[Your instructions]
Resume the obituary of Dr. Gerald Nora, continuing from its final sentence.

Dr. Gerald Nora was Cardinal John Cody’s doctor, and he was confident enough in his professional knowledge to once offer medical advice to the pope.
That sense of confidence ran in the family: Dr. Nora was the son of a doctor, the brother of three doctors and the father of four others.
“A very admired medical family, the Noras,” said Dr. Philip Sheridan, who went to medical school with Dr. Nora. “The whole family had a sense of determination, of going ahead and doing the right thing.”
Dr. Nora, 81, died Wednesday, July 19, in Highland Park Hospital, said his son Gerald Nora. He had been suffering from various ailments, including liver and kidney failure, his son said.
Dr. Nora grew up in the South Shore neighborhood and graduated from Mt. Carmel High School before leaving for Loras College. But World War II interrupted his education. He entered the Army as a combat engineer, but medics were short, and half of his class got shifted over to that duty, Gerald Nora said.
During the Rhineland campaign in Europe, Dr. Nora was with a group of soldiers marching behind a tank when it rolled over a mine and exploded. The explosion killed dozens of soldiers. Dr. Nora was pulled out from a pile of bodies, one of the few to survive, his son said.
He recovered from his wounds and returned to combat, eventually receiving three battle citations, his son said.
A medical career had always been his plan, and he worried that the war would keep him away too long to go to medical school. When he did return home from the service, he tackled his education wholeheartedly, graduating from medical school at Loyola University in Chicago in 1950.
The post-war students were a serious group, and Dr. Nora remained a no-nonsense sort throughout his life. “When you’ve been shot up … you find out what your parents and teachers were telling you was true, and you pay attention,” said Sheridan.
“He was a very serious guy,” Sheridan said. “Our social activities were pretty serious, maybe a nice dinner, go to a concert–not jazz, a symphony. The talk might well have been about Shakespeare, although inevitably medicine would enter the conversation.”

[Stored data entries]
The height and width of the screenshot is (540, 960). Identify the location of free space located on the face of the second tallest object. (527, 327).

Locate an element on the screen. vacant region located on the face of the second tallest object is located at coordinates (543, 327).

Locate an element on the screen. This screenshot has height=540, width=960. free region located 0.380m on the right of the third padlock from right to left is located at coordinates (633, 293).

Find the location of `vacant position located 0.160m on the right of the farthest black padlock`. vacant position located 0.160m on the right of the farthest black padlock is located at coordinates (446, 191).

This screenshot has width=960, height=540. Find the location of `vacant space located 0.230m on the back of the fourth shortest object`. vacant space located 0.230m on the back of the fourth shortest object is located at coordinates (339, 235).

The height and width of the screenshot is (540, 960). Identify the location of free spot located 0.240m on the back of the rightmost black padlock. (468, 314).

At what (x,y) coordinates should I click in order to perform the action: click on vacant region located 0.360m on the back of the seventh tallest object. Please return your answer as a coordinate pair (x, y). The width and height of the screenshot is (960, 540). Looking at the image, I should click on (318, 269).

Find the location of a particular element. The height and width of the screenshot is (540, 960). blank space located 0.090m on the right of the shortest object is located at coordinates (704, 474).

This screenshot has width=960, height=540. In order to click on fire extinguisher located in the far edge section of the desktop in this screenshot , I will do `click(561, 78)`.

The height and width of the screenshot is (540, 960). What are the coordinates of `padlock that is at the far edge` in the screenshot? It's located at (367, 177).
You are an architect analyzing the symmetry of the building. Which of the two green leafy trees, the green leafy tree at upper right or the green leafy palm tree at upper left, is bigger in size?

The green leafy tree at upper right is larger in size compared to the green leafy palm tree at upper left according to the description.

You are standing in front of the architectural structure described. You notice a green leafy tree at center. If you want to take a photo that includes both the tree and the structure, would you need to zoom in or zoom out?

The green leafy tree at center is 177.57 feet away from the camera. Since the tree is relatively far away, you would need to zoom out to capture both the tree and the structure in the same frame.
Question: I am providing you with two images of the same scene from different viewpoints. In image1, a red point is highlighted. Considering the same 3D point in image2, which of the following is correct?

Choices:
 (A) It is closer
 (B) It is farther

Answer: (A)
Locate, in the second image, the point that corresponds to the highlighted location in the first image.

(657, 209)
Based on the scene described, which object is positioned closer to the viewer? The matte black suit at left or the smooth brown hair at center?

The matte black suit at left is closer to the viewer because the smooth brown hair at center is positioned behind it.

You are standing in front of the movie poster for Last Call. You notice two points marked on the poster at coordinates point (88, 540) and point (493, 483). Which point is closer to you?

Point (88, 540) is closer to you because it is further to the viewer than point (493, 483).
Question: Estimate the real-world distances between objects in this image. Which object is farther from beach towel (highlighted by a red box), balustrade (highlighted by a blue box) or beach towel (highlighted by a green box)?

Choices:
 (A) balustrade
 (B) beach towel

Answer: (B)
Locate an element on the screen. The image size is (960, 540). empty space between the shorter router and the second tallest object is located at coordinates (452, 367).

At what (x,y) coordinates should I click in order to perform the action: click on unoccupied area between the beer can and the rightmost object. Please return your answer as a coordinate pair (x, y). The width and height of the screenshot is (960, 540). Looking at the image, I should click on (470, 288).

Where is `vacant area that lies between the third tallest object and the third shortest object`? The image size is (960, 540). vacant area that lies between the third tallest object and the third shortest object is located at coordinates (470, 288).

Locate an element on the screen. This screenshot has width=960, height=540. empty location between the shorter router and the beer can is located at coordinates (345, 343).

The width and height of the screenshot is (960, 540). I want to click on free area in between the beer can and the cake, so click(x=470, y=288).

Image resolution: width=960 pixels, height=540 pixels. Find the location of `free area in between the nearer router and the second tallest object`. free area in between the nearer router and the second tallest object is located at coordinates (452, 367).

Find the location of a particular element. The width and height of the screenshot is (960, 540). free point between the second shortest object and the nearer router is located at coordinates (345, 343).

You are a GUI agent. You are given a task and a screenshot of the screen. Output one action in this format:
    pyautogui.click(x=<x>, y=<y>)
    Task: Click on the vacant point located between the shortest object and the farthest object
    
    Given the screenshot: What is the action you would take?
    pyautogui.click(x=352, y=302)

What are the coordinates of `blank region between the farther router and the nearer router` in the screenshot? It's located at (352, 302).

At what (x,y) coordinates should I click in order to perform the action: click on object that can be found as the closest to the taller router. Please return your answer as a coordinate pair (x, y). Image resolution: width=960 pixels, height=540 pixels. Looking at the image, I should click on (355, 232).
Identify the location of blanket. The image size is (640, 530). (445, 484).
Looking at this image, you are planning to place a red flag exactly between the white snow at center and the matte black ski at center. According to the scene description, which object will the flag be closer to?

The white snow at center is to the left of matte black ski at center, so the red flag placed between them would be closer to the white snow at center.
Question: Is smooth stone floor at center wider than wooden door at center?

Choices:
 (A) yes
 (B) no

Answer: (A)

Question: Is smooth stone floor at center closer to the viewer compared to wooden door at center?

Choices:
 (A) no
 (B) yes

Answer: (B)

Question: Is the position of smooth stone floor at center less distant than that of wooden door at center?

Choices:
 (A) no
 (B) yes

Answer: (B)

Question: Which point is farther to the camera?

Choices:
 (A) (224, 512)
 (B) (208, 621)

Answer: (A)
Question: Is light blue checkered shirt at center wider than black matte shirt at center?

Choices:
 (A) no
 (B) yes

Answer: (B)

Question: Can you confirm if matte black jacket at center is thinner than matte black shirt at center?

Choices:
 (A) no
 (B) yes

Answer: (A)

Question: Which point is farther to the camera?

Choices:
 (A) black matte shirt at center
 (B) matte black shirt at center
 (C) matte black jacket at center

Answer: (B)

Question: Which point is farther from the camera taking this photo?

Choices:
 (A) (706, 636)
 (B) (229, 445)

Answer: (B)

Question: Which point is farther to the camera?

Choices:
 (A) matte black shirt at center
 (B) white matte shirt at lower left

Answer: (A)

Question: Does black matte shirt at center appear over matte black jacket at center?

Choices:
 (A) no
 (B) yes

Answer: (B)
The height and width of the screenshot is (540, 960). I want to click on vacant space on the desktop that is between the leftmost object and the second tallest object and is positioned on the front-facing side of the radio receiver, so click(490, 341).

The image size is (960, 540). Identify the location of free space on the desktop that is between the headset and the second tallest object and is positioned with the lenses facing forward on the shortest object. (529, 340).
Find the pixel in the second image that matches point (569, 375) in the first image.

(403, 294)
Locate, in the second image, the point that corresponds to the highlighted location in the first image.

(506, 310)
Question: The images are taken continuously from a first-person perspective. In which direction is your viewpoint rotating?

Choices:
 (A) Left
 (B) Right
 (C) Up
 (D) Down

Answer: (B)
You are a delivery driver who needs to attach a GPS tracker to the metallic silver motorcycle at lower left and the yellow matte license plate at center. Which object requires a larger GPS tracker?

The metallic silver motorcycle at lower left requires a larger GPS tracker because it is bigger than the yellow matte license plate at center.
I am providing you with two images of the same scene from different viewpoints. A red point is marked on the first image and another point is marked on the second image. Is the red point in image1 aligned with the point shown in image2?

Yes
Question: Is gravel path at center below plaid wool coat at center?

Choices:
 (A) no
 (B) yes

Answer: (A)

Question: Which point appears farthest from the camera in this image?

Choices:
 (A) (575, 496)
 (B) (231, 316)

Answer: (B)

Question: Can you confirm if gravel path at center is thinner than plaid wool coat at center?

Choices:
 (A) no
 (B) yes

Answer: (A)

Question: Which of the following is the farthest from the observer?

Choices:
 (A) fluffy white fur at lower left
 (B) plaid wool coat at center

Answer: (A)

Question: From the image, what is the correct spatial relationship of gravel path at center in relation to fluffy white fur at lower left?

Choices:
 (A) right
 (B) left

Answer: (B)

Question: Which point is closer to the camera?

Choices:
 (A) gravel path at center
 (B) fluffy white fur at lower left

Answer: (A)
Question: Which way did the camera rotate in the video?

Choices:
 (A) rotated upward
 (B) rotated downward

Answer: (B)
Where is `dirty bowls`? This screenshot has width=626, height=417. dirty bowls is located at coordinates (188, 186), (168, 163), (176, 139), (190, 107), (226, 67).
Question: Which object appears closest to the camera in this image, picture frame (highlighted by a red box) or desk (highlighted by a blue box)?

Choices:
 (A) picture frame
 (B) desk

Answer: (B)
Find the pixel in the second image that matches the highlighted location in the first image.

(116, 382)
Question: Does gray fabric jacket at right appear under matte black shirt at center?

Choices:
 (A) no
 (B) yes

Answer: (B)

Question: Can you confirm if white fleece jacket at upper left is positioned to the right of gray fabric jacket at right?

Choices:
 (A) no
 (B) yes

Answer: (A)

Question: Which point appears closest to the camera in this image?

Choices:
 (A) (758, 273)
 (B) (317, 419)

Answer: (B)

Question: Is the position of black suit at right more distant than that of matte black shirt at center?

[Answer area]
Dr. Nora took over the practice of his father, Dr. Ernest Nora, and was on the staff at Columbus Hospital until his 1998 retirement. He and his family lived in Edgewater before moving to Evanston in 1962.
As in the war, he proved throughout life an ability to bounce back from a tough blow. His first wife, Lois, died in 1955 of an aneurysm. Already with four children, he remarried and had four more children–“redoubled the strength of our family,” Gerald Nora said.
Dr. Nora also lost a daughter, Dianne, a nurse who died in 1986 at age 26. He responded by working even harder, becoming board certified in geriatrics, his son said.
As personal physician for Cody, head of the Chicago Archdiocese from 1965 until 1982, Dr. Nora was invited to a private dinner at the cardinal’s residence when Pope John Paul II came to Chicago in 1979.
“The pope came in, and dad and mom retired to the furthest corner of the room, and the pope planted himself in the same place,” Nora said. The pope blessed the couple, and when Dr. Nora noticed how tired he looked, he suggested the pontiff skip dinner and get to bed. The pope took the doctor’s advice, according to Gerald Nora.
Dr. Nora also is survived by his wife, Patricia; two brothers, Joseph and Paul; a sister, Grace Donnellan; three other sons, Frederick, Richard and Robert; three daughters, Lois, Nancy and Valerie; 17 grandchildren; and a great-grandchild.
Mass will be said at 11:30 a.m. Saturday in St. Joseph Catholic Church, 1747 Lake Ave., Wilmette.